SEPTEMBER 1, 1997
Hillside housing proposal sent back to planners
by Andrew Walgamott
WOODINVILLE--The city council passed on an amendment to the Comprehensive Plan that could've allowed as many as 226 townhomes on the west side of the Sammamish Valley. Voting unanimously 6-0, the council remanded the proposed Snoview development, above Schuyler Rubber on the Woodinville-Redmond Road, back to the Planning Commission for further study last week.
At issue had been rezoning of the 40 acre hillside property from R-4 (residential, four units per acre) to combinations of R-4 and R-12, and R-4 and R-18. The developer's agent, Patrick O'Boyle, had wanted to jump zoning on the parcel because as much as 70 percent of the land is unbuildable due to steep slopes, wetlands and buffers.

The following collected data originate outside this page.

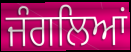
ਜੰਗਲਿਆਂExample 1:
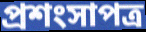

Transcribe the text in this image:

প্ৰশংসাপত্ৰ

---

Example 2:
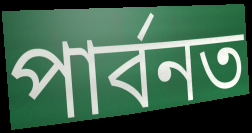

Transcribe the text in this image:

পাৰ্বনত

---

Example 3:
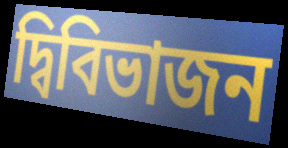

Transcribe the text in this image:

দ্বিবিভাজন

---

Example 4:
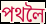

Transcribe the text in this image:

পথলৈ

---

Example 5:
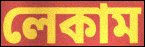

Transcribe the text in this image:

লেকামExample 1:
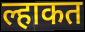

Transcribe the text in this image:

ल्हाकत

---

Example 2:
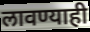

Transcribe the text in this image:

लावण्याही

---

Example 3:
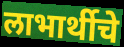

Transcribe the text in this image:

लाभार्थीचे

The net effect would've been to bring between 150 and 226 dwelling units to 11.9 acres on lower sections of the property. O'Boyle admitted a zoning of R-18 would've been "too much," but said R-12 wasn't high enough to break even on the project.

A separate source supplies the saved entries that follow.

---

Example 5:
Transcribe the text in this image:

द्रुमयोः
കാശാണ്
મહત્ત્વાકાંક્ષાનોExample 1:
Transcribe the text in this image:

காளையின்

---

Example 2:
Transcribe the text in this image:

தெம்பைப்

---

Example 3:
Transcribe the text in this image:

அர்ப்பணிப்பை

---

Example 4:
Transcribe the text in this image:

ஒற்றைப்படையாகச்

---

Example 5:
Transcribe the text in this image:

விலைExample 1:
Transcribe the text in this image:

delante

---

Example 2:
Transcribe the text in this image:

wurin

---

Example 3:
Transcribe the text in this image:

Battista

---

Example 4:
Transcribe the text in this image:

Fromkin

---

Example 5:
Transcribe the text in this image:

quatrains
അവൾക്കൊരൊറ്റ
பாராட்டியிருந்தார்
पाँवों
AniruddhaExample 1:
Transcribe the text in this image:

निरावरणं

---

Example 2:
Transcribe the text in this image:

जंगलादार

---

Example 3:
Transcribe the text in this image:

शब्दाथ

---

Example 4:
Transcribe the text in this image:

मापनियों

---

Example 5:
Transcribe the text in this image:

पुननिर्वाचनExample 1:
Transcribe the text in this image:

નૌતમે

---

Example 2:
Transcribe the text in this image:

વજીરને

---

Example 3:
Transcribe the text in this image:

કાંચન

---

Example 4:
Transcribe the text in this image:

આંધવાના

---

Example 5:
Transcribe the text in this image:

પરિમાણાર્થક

In August, the Planning Commission advised against approving the Snoview comprehensive plan amendment. A letter to the council states, "such an effective density is out of character for the area." The commission also said the change was not concurrent with capital facilities, road and pedestrian path improvements.
"We believe this change, if approved, will do our [Comprehensive] Plan a disservice and establish a precedent which any developer may wield when requesting a land use and subsequent zoning change," the commission concludes. Councilmember Barbara Solberg and Deputy Don Brocha have both said they have no reason to break with the Planning Commission's recommendation.
During discussion last week, O'Boyle said he was looking for a yield of 160 units on the parcel. Councilmember Lucy DeYoung asked Planning Commissioner James Clayton if he felt comfortable with 160 units. Clayton replied he was more comfortable with 120 units. The commission will now reconsider Snoview.